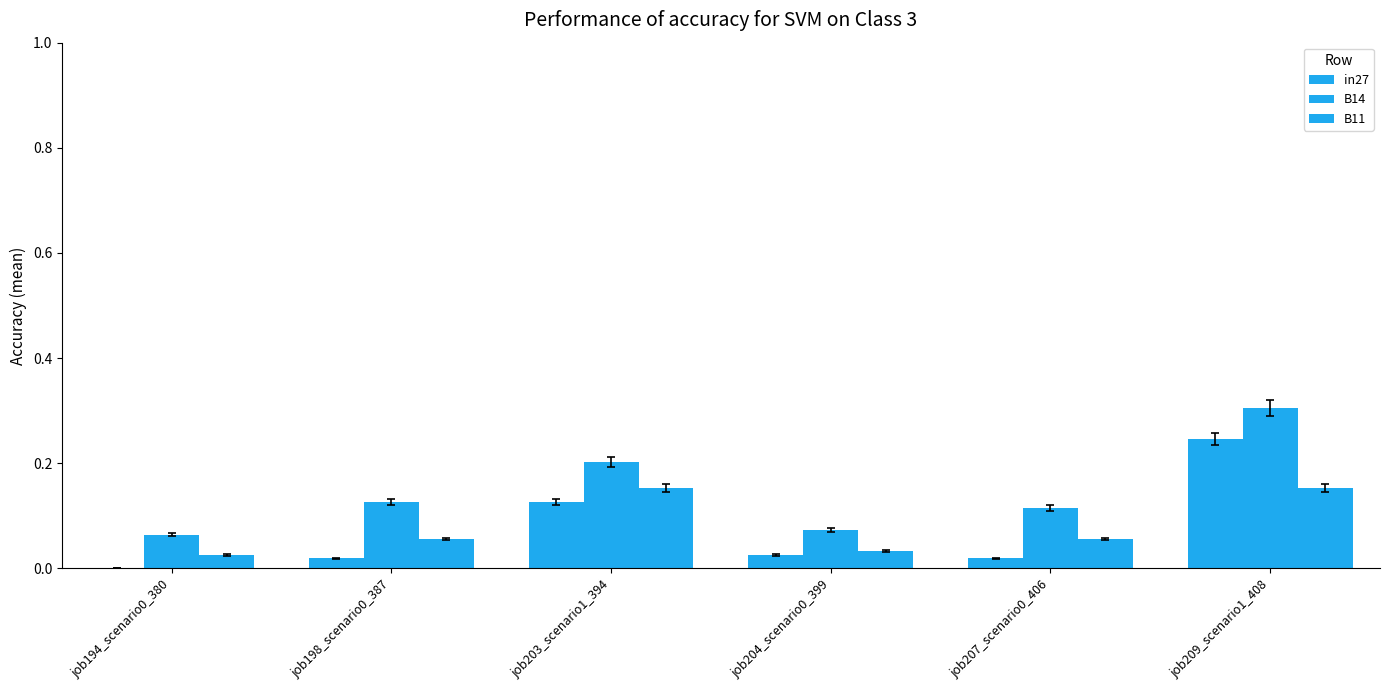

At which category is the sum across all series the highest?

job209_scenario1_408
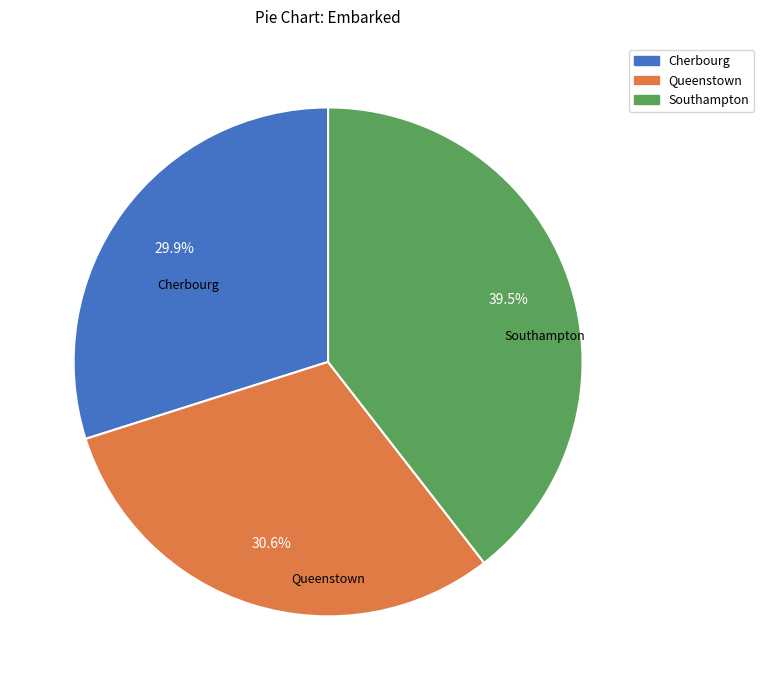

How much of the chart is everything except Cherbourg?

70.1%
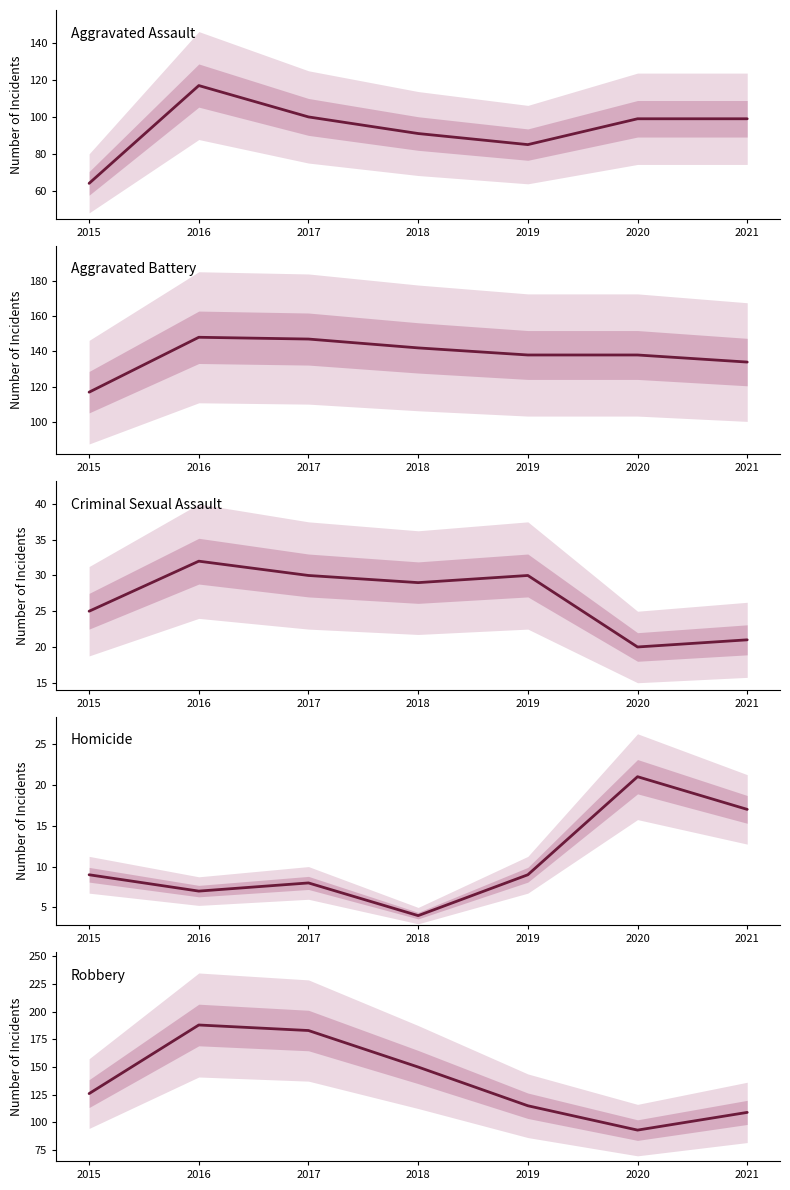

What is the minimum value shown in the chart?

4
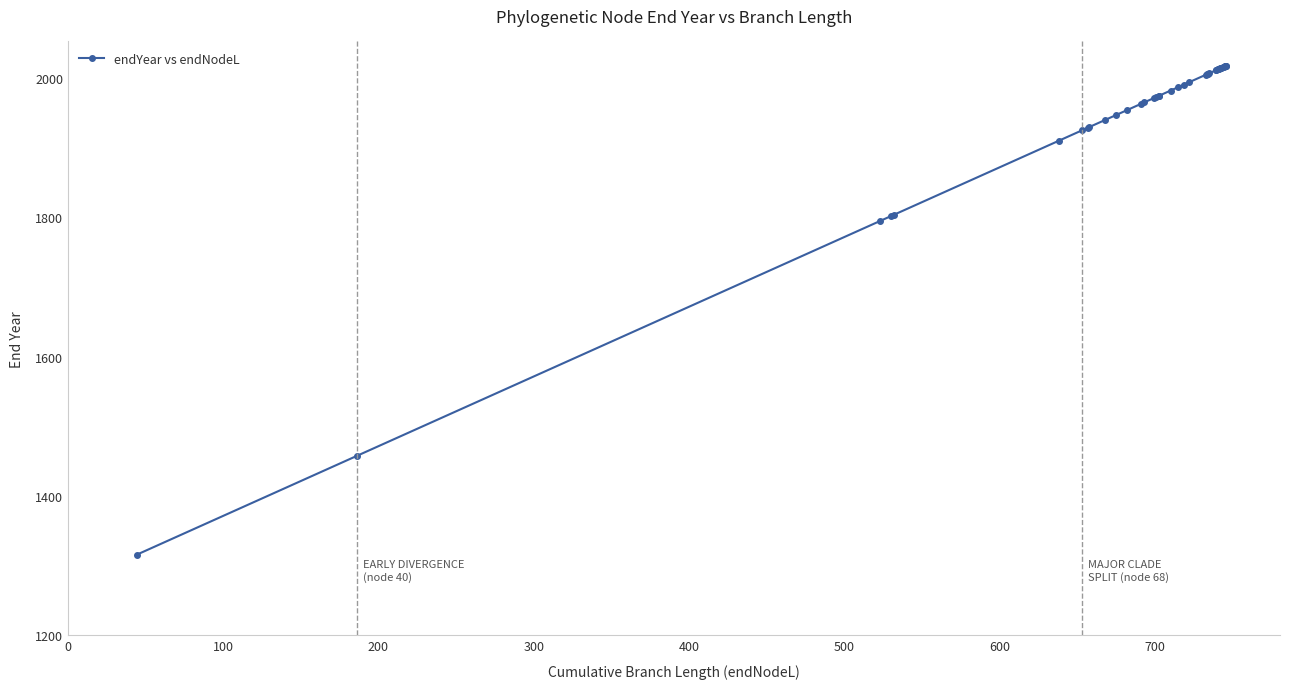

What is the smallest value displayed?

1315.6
---
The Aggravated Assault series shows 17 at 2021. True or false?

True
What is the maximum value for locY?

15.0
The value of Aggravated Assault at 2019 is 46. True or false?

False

#### [Task brief]
Pick out each line in the two blocks above that contains the word "chart" and copy those lines in full.

#### [Output of the exercise]
How much of the chart is everything except Cherbourg?
What is the minimum value shown in the chart?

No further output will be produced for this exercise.